Yaşar Kemal 1939-1942 arasında derlemeye başlar ağıtları. İlk ağıt derlemesine doğduğu köyden başlar ve yaya, elinde bir değnekle Torosları dolaşmaya başlar.

“Erenler bir tek söz duyma uğruna az mı yürürlerdi Horasan’a, Kahire’ye dek, ya Çukurovalı Karacaoğlan az mı yürümüştü, tüm Yörükler, Türkmenler. Bizim edebiyat dediğimiz bir uzun yürüyüş. Göğceli( Yaşar Kemal) bu okulun öğrencisidir.”[1]

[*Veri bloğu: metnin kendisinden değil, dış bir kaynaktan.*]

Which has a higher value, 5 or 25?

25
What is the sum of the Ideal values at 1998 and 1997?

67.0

Yörenin ünlü, ölüye değer katan ağıtçılarının yanına gidip birkaç ağıtın daha kaybolmasına engel olur. Çukurova ve Toroslardan derlediği birçok ağıt “Ağıtlar” kitabında toparlar. Gün ışığı hemen değmiyor ağıtlara. Yayınlanması biraz zaman alıyor. Elimize Abidin Dino’nun önsözüyle geçen bu kitap Anadolu’nun en zengin damarıyla yani acıyla besleniyor. Ve bu damardan, halkın doğayla iç içeliği, ebedi aşkları, dil üzerindeki yaşam izleri fışkırıyor.

Ölüm derin bir çaresizlik hali öncelikle. Yiten sevgiye bir isyan, geri alamadığın her şeye karşı bir yenilgi, hala nefes alışına bir şükür aynı zamanda. “Ağıtları incelememiz bizi insan gerçeğine daha yakınlaştıramaz mı?” diye sorgulamaktadır üstat. Bundan sonrasını onun eşsiz anlatımından devam edelim.

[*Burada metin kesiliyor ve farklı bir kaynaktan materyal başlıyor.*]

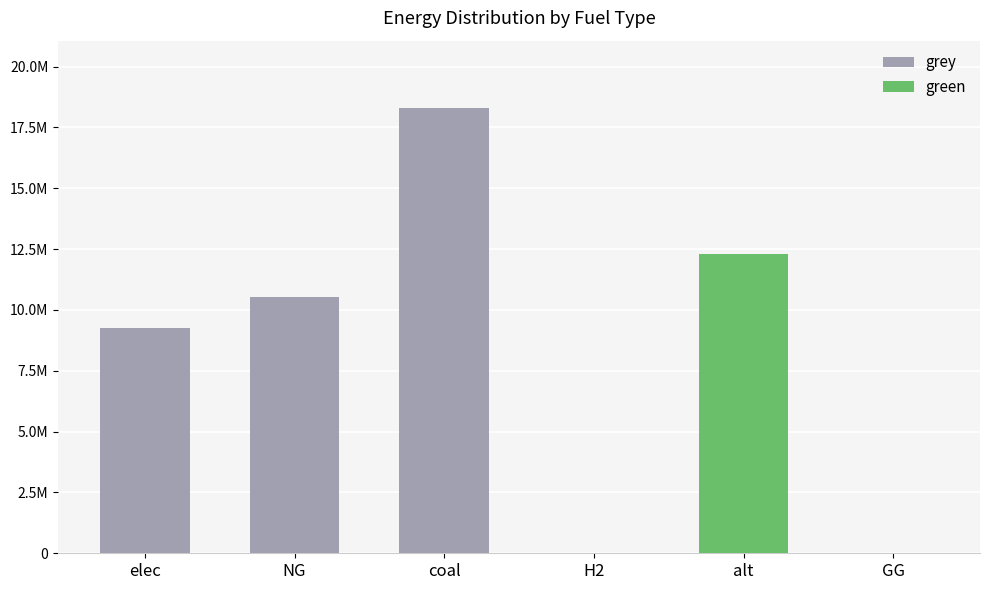

Are the bars horizontal?

No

“Ölüm karşısında insanın şaşkınlığı, korkusu, inanmamazlığı… Ölüm, insan soyunun en çok uğraştığı macerası olmuştur. İnsan soyu bilinçlendiğinden bu yana ölümsüzlüğü aramış, ölümü yenmek için yapmadığı etmediği kalmamıştır. İnsan ölümü yenmek için öylesine çok şey yaratmıştır ki, inanmak güç. Tanrılar, ölümde tanrılara sığınma, dünyamızdan başka dünyalar yaratarak o dünyalara sığınma, destanlara, ağıtlara, şiirlere sığınma… Düşlere sığınma. İnsanın ölümden kaçmak için yaratarak sığındığı düş dünyaları öylesine zengindir ki, insanoğlu ölümden başka hiçbir şeyle uğraşmamış dersiniz. Elimizdeki en eski yapıt olan Gılgamış Destanı bile bir ölümsüzlüğü aramanın yapıtıdır. Ve ölüm törenleri, buna bağlı olarak da ağıt törenleri o günden, o günden çok öncelerinden, bu güne kadar sürüp geliyor.

Ölüm törenleri her toprakta kendine göredir. Türlü özellikler gösteren bu törenlerin ortak yanları da vardır: bu da törenlerde ağıt yakmadır. Daha da çok bu ağıtları kadınların yakmasıdır.  İran’da, Orta Asya’da, bugünkü Yunanistan’da, Kürtlerde törenlerde ağıt yakmalar sürüyor. Kürtlerde ağıt yakmaların başka bir özelliği de var, oralarda, yani İran’daki, Irak’taki, Suriye’deki, Türkiye’deki Kürtlerde, ölülerin üstüne erkekler de ağıt yakar.

Benim burada amacım salt, ölüm törenlerinin, ağıt yakmaların insanlık macerasıyla birlikte, belki de sözden önce başladığına şöyle bir değinmektir. Ve bu ölüm törenleri, ağıt yakmalar, dünyanın birçok ülkesinde günümüze kadar geldi. Böylelikle de insanların ölüm karşısındaki durumu, ölüm karşısındaki acıları, tesellileri, umutları, umutsuzlukları, içlerindeki şiir, korku, sevinçleri birçok karmaşık iç içe geçmiş duygular ortaya çıkarabilir.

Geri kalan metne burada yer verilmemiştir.